DATA EXTRACT ::

--*--

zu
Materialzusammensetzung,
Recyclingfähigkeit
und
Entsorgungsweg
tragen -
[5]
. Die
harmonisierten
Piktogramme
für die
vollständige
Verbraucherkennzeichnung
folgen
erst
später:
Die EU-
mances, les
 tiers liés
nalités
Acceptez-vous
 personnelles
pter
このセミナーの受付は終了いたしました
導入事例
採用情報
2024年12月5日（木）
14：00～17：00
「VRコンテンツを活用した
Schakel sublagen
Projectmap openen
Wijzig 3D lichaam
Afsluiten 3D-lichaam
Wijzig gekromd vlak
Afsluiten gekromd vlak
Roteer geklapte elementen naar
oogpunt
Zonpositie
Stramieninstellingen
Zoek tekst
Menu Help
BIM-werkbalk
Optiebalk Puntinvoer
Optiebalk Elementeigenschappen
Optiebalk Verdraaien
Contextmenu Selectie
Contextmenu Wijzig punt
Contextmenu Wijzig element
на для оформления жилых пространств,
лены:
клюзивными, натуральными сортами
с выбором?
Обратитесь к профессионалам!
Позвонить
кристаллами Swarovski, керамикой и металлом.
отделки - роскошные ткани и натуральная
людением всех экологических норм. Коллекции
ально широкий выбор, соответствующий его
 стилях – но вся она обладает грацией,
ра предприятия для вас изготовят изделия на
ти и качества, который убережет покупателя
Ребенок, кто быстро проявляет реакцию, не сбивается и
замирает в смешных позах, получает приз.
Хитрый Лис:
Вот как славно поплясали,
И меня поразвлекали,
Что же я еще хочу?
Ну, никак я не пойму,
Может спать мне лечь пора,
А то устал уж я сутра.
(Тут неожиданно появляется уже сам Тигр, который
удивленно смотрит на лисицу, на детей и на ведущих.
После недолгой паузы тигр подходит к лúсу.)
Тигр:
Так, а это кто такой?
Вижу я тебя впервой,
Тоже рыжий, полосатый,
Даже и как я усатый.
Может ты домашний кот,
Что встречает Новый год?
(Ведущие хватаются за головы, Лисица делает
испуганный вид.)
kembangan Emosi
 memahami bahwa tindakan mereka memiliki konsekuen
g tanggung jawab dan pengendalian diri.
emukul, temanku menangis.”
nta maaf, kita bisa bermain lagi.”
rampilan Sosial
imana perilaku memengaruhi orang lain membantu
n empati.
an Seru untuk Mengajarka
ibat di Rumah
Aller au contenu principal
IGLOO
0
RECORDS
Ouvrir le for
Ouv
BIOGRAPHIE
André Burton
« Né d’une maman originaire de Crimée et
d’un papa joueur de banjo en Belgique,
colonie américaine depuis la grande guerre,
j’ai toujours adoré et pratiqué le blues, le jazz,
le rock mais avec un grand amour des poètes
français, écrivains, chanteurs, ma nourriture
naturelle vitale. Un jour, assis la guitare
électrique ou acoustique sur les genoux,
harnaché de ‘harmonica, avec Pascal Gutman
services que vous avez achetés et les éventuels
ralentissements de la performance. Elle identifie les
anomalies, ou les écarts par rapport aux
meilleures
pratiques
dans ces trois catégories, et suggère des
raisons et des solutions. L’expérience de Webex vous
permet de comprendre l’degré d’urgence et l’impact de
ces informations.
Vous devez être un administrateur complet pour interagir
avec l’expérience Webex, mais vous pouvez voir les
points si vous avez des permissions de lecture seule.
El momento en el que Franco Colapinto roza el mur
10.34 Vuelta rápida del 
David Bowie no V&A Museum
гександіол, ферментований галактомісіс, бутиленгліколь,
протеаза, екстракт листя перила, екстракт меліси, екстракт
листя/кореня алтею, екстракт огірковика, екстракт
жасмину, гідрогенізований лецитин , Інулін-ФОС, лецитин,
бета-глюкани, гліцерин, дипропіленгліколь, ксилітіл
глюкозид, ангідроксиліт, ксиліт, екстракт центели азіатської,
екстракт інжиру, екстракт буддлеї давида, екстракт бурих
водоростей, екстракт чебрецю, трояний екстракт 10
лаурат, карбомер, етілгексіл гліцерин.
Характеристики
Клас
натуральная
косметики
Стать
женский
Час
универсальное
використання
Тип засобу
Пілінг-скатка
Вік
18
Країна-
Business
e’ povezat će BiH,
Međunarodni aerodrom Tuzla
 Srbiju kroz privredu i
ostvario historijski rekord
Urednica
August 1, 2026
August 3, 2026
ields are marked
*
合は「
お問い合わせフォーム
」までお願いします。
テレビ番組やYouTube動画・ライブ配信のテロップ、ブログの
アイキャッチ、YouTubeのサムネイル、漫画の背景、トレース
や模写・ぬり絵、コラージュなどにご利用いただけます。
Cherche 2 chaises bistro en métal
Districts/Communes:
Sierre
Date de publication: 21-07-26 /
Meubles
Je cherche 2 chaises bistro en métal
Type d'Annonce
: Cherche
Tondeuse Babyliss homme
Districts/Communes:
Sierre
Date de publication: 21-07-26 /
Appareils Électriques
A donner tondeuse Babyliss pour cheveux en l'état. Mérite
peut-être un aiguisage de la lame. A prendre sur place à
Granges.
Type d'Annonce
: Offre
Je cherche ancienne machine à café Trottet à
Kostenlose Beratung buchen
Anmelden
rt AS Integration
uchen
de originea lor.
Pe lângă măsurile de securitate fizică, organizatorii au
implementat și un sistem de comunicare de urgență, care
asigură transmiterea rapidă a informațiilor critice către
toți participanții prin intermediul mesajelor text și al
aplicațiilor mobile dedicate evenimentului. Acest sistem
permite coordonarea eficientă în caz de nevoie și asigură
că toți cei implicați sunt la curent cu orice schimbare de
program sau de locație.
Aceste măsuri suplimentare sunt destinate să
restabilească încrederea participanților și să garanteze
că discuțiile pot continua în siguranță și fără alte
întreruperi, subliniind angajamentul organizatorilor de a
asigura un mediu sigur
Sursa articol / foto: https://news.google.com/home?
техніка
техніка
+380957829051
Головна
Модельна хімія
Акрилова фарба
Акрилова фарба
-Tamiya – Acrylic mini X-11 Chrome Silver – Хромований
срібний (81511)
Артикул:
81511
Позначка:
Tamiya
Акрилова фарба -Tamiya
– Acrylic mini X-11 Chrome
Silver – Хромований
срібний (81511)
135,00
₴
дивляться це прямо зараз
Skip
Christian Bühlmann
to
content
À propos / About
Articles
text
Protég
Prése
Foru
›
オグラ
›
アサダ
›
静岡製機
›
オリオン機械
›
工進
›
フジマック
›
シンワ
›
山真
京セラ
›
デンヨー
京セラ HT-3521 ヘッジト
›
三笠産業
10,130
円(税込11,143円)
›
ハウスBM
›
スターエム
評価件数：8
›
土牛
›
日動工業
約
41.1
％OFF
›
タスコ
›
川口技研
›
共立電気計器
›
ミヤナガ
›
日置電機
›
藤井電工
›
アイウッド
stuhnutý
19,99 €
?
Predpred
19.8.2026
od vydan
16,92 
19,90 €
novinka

--*--

INSTRUCTIONS FOR THE TASK :: Return the data word for word, from the first line through the line containing "j’ai toujours adoré", including that line.

ANSWER FOR THE TASK ::
zu
Materialzusammensetzung,
Recyclingfähigkeit
und
Entsorgungsweg
tragen -
[5]
. Die
harmonisierten
Piktogramme
für die
vollständige
Verbraucherkennzeichnung
folgen
erst
später:
Die EU-
mances, les
 tiers liés
nalités
Acceptez-vous
 personnelles
pter
このセミナーの受付は終了いたしました
導入事例
採用情報
2024年12月5日（木）
14：00～17：00
「VRコンテンツを活用した
Schakel sublagen
Projectmap openen
Wijzig 3D lichaam
Afsluiten 3D-lichaam
Wijzig gekromd vlak
Afsluiten gekromd vlak
Roteer geklapte elementen naar
oogpunt
Zonpositie
Stramieninstellingen
Zoek tekst
Menu Help
BIM-werkbalk
Optiebalk Puntinvoer
Optiebalk Elementeigenschappen
Optiebalk Verdraaien
Contextmenu Selectie
Contextmenu Wijzig punt
Contextmenu Wijzig element
на для оформления жилых пространств,
лены:
клюзивными, натуральными сортами
с выбором?
Обратитесь к профессионалам!
Позвонить
кристаллами Swarovski, керамикой и металлом.
отделки - роскошные ткани и натуральная
людением всех экологических норм. Коллекции
ально широкий выбор, соответствующий его
 стилях – но вся она обладает грацией,
ра предприятия для вас изготовят изделия на
ти и качества, который убережет покупателя
Ребенок, кто быстро проявляет реакцию, не сбивается и
замирает в смешных позах, получает приз.
Хитрый Лис:
Вот как славно поплясали,
И меня поразвлекали,
Что же я еще хочу?
Ну, никак я не пойму,
Может спать мне лечь пора,
А то устал уж я сутра.
(Тут неожиданно появляется уже сам Тигр, который
удивленно смотрит на лисицу, на детей и на ведущих.
После недолгой паузы тигр подходит к лúсу.)
Тигр:
Так, а это кто такой?
Вижу я тебя впервой,
Тоже рыжий, полосатый,
Даже и как я усатый.
Может ты домашний кот,
Что встречает Новый год?
(Ведущие хватаются за головы, Лисица делает
испуганный вид.)
kembangan Emosi
 memahami bahwa tindakan mereka memiliki konsekuen
g tanggung jawab dan pengendalian diri.
emukul, temanku menangis.”
nta maaf, kita bisa bermain lagi.”
rampilan Sosial
imana perilaku memengaruhi orang lain membantu
n empati.
an Seru untuk Mengajarka
ibat di Rumah
Aller au contenu principal
IGLOO
0
RECORDS
Ouvrir le for
Ouv
BIOGRAPHIE
André Burton
« Né d’une maman originaire de Crimée et
d’un papa joueur de banjo en Belgique,
colonie américaine depuis la grande guerre,
j’ai toujours adoré et pratiqué le blues, le jazz,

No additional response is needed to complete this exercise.